==== Exercise material

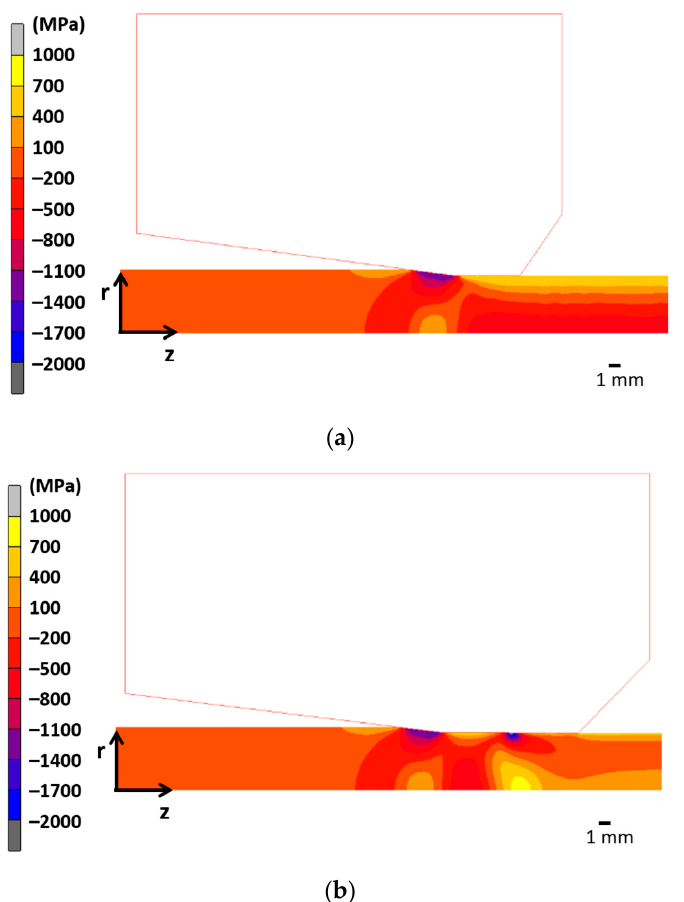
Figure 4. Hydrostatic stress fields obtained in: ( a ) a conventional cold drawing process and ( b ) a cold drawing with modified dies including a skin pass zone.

========
==== Exercise material

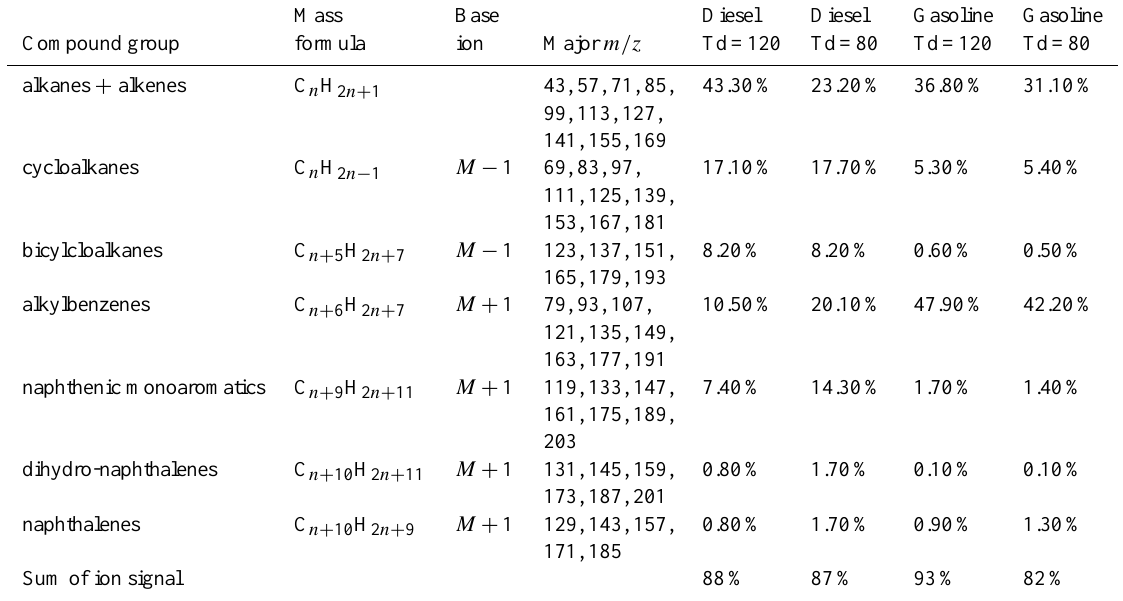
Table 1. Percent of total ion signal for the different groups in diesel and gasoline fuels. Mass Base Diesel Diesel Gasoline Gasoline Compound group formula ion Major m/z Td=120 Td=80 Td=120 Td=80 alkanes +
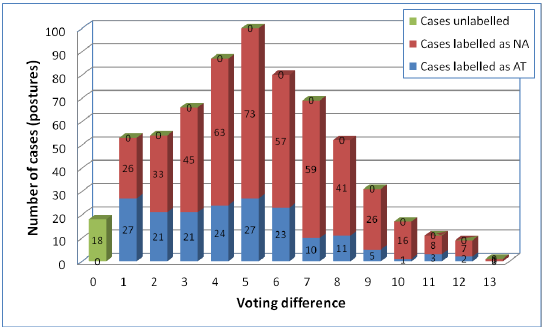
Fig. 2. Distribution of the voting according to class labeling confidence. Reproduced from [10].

========
==== Exercise material

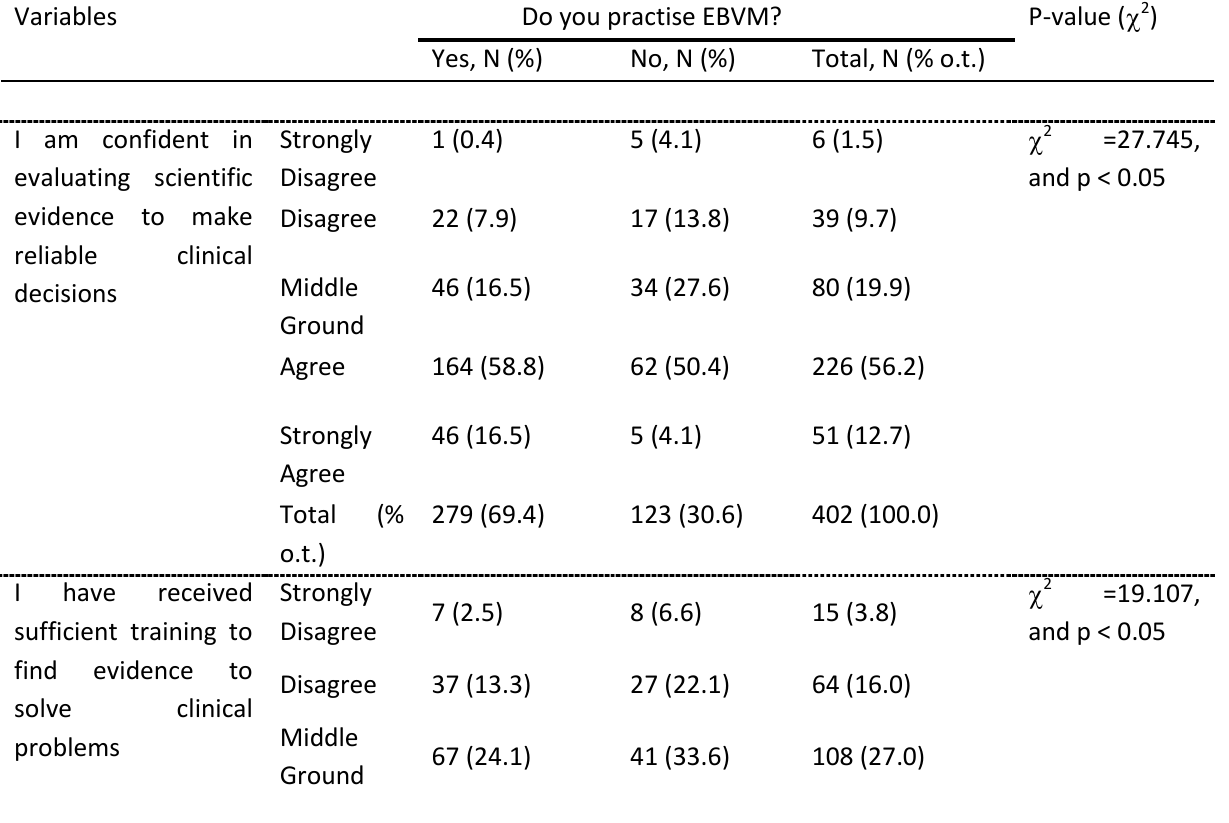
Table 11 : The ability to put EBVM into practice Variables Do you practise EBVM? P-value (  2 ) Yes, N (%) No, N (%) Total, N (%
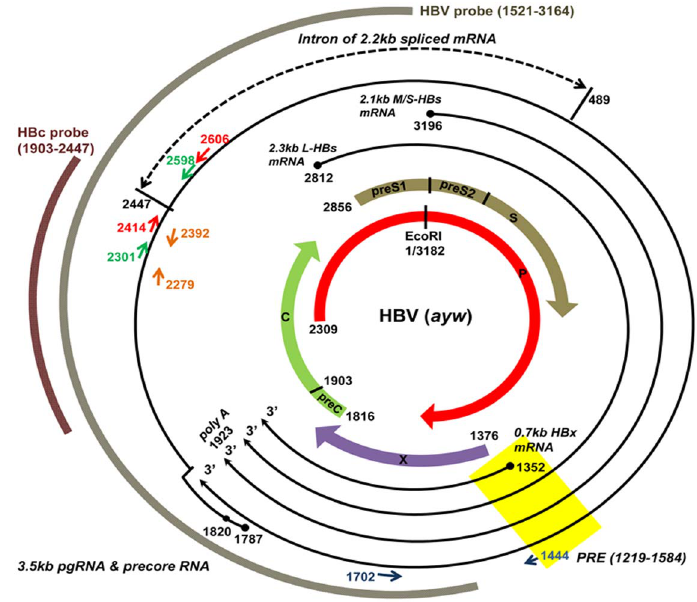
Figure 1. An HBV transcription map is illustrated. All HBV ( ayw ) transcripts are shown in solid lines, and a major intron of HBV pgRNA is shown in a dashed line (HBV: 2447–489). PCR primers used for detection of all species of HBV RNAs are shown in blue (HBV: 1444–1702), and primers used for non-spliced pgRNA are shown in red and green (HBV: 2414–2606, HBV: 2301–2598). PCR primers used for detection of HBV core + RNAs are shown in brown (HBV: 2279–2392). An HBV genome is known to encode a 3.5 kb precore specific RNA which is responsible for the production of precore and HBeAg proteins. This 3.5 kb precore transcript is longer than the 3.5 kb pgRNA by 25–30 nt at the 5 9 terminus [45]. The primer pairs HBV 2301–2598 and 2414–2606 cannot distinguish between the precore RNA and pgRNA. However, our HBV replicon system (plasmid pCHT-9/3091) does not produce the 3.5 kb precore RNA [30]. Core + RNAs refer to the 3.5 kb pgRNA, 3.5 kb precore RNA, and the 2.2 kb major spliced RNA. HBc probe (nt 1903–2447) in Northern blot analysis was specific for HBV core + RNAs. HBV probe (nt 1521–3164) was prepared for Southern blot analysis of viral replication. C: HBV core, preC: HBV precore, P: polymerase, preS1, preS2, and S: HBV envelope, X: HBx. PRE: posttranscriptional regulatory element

========

» What to do
Exact copy, no pictures. Write out the lines in the entries above, starting with the line with "Table 1. Percent" and going on through the line with "Fig. 2. Distribution", keeping both.

» Task response
Table 1. Percent of total ion signal for the different groups in diesel and gasoline fuels. Mass Base Diesel Diesel Gasoline Gasoline Compound group formula ion Major m/z Td=120 Td=80 Td=120 Td=80 alkanes +
Fig. 2. Distribution of the voting according to class labeling confidence. Reproduced from [10].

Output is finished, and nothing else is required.